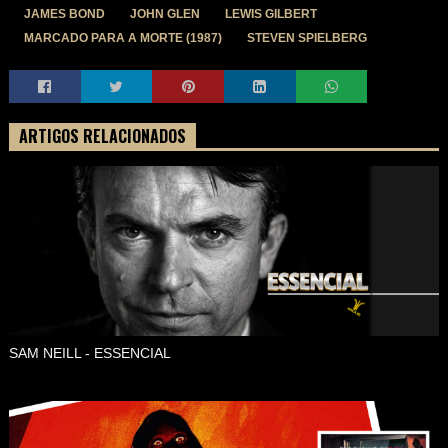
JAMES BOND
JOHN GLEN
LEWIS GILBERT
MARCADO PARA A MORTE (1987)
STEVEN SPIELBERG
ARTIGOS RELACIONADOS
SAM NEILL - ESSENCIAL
━━━━
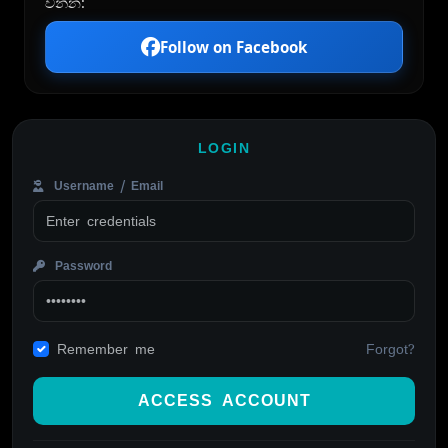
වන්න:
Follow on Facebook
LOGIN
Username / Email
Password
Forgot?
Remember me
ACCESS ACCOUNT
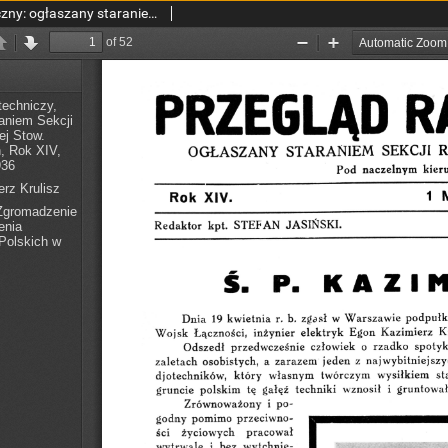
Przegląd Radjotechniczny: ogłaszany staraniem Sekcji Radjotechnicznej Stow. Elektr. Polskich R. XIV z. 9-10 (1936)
━━━━
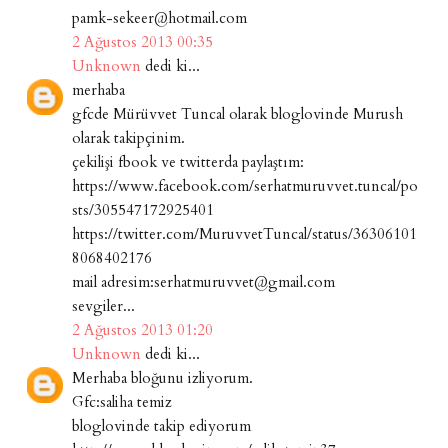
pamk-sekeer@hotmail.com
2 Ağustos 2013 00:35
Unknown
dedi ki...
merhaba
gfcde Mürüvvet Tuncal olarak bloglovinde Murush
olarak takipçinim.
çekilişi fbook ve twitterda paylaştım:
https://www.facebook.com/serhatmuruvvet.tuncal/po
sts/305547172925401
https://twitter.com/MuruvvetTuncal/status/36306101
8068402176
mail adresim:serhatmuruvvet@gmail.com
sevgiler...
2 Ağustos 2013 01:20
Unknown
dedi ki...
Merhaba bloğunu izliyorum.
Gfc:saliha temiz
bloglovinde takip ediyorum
━━━━
In how many lines of the records does the word "https" appear? Give the number alone.

2